🤖 AI Summary
To address the high computational overhead, inefficient multi-view fusion, and poor real-time deployability of existing vision-language models (VLMs) in autonomous driving, this paper proposes TS-VLM—a lightweight multi-view VLM. Its core innovation is the Text-Guided SoftSort Pooling (TGSSP) module, the first to enable semantic-driven, query-adaptive dynamic ranking and fusion across views—replacing computationally expensive attention mechanisms.
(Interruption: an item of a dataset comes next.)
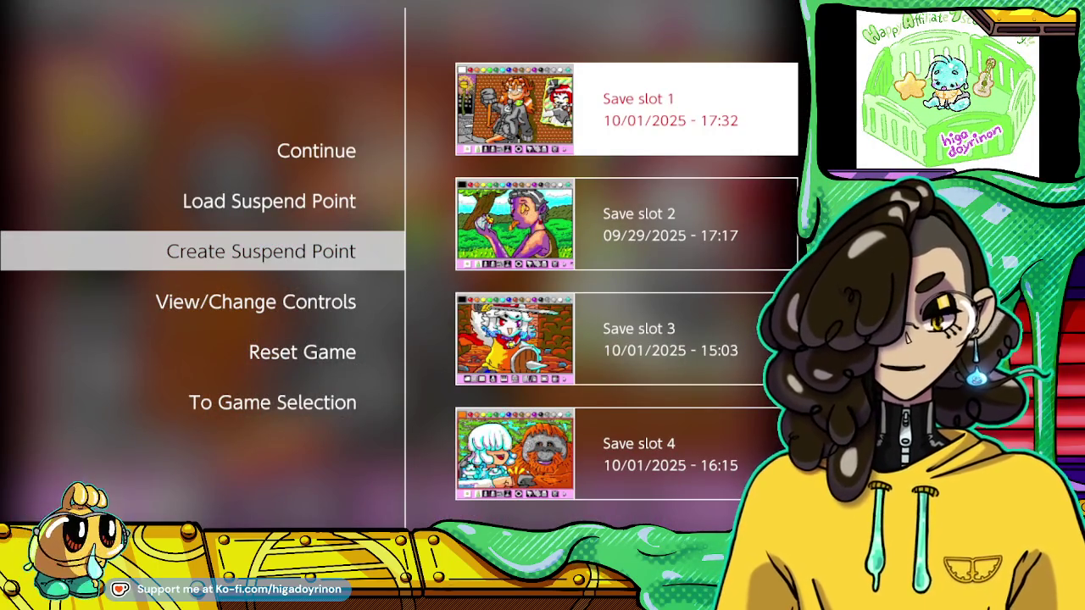
pyautogui.press('Return')
pyautogui.press('Return')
Complemented by a lightweight architecture, cross-view semantic alignment, and dynamic weighted fusion, TS-VLM achieves only 20.1M parameters and reduces computational cost by 90%. On the DriveLM benchmark, it attains BLEU-4 = 56.82 and CIDEr = 3.39—substantially outperforming prior methods—while enabling real-time inference on embedded automotive platforms.
📝 Abstract
Vision-Language Models (VLMs) have shown remarkable potential in advancing autonomous driving by leveraging multi-modal fusion in order to enhance scene perception, reasoning, and decision-making. Despite their potential, existing models suffer from computational overhead and inefficient integration of multi-view sensor data that make them impractical for real-time deployment in safety-critical autonomous driving applications. To address these shortcomings, this paper is devoted to designing a lightweight VLM called TS-VLM, which incorporates a novel Text-Guided SoftSort Pooling (TGSSP) module. By resorting to semantics of the input queries, TGSSP ranks and fuses visual features from multiple views, enabling dynamic and query-aware multi-view aggregation without reliance on costly attention mechanisms. This design ensures the query-adaptive prioritization of semantically related views, which leads to improved contextual accuracy in multi-view reasoning for autonomous driving. Extensive evaluations on the DriveLM benchmark demonstrate that, on the one hand, TS-VLM outperforms state-of-the-art models with a BLEU-4 score of 56.82, METEOR of 41.91, ROUGE-L of 74.64, and CIDEr of 3.39. On the other hand, TS-VLM reduces computational cost by up to 90%, where the smallest version contains only 20.1 million parameters, making it more practical for real-time deployment in autonomous vehicles.